Senin, 22 Juli 2013

Using the AP Physics 1 Curriculum Framework -- it's a reference work, not a novel.

What will an AP Physics 1 test look like?  Neither you nor I has much guidance from sample questions published by the AP Physics 1 test development committee.  You can find what has been released by downloading the curriculum framework and looking toward the back -- you'll see about 10 sample questions.

But that tome of a curriculum framework includes all these hyper-specific "learning objectives."  Many in College Board leadership positions contend that teachers should carefully read all 150+ pages.  I disagree.  Read one small section to get a feel for the curriculum framework.  Read the "Science Practice" skills students will be expected to demonstrate.  You should look at the "concepts at a glance" that start on page 152, and you should get a copy of the topic checklists that are being distributed at AP Summer Institutes and workshops.*  Use these checklists along with the sample problems that have been and will be provided in order to plan your AP course.  As you actually start your course, refer to the learning objectives and the "essential knowledge" statements as necessary to adjust your focus.  After a few years of teaching AP Physics 1, you'll develop a good sense of what is and isn't important.

* I can't link a copy, because I don't believe these documents have been released except in the materials provided to APSI participants.

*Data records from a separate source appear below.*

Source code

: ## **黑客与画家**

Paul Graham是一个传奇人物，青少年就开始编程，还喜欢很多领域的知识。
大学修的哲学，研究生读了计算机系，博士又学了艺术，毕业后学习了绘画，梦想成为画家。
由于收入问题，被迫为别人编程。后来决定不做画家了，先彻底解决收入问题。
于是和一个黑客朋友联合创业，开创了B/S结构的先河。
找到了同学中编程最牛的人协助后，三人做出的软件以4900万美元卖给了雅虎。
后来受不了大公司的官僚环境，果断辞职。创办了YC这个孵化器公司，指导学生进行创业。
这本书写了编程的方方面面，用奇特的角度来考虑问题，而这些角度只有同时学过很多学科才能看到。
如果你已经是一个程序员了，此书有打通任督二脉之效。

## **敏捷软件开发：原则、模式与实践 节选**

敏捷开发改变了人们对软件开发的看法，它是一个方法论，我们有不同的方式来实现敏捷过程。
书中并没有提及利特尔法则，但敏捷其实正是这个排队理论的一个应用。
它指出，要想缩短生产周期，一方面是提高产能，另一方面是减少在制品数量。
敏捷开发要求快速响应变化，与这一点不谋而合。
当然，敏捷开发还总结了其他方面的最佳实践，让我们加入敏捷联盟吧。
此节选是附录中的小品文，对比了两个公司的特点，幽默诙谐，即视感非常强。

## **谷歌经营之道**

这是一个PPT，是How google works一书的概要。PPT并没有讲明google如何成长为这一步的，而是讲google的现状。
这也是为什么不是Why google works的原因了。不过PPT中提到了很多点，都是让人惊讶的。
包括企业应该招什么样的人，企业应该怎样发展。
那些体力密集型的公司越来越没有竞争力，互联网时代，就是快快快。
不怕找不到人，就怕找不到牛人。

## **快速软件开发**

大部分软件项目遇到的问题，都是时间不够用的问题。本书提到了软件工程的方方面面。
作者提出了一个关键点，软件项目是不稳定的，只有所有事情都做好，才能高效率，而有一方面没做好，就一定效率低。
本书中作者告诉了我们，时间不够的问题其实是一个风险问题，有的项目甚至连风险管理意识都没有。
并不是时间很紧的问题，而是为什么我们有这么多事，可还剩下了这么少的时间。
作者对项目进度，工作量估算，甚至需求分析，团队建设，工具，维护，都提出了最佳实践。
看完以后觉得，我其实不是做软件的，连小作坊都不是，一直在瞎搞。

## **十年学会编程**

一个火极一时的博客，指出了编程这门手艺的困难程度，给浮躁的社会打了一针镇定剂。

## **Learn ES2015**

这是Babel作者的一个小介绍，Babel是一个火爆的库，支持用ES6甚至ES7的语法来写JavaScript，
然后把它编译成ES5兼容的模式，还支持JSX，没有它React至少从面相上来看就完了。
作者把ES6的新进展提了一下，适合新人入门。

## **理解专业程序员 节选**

Most importantly, don't stress about possibly missing a detail that might be buried in this tome.  Let's say you miss the Physics 2 sentence that says electric and magnetic field "lines" will be replaced by vector field notation.  That's a change from standard textbook coverage, from what most of us learned in college, and from the AP Physics B exam.  But so what, say you teach field lines the old way.  What happens?  Your students possibly struggle with one point somewhere on the Physics 2 exam this year.  And you figure out a year or two down the road that you've been doing it wrong.  And you change.

[Personal story:  I attended my AP Summer Institute in 1997, right after special relativity had been taken off the exam.  Based on the instructor's suggestion, I wrote a huge note: "NO SPECIAL REL!"  Then in March I went and taught special relativity, thinking it was on the exam.  No, no one fired me, and my students did quite well.  Relax, and take a minimum three-year long-term focus.]

When I created my best attempt at a practice test, I simply entered every learning objective from the AP Physics 1 curriculum into random.org, and wrote a multiple choice question to test each of the first 50 LOs that showed up.  Randomizing and using the LOs is a good exercise if you have the time and creativity to use them as review, or to write questions toward them (or even to ask students to write questions toward them).

Is that generally how the actual AP Physics 1 test will be developed?  Almost definitely not.  Hopefully, in summer 2014 when the official course description comes out, we'll see some further guidance about how much of the test will be devoted to each topic.  For now, I'm doing my best to represent the nature of this brand new test.  I will be wrong in many places.  I will fail to emphasize some part of the exam that shows up significantly; that could be a topic, or a skill, or just a simple approach to a complex idea.  After the first test in 2015, I will evaluate my teaching, and improve.  By 2017, I'll have figured most of it out.

And you do the same.  Don't listen to the education professor types who expect you to read, remember, and use every word of the framework.  Think of the framework like a dictionary -- you should have a good idea what's in there, but you don't read it front to back.  You look things up when you need them, with the goal of becoming fluent in the language, not of being able to parrot the contents.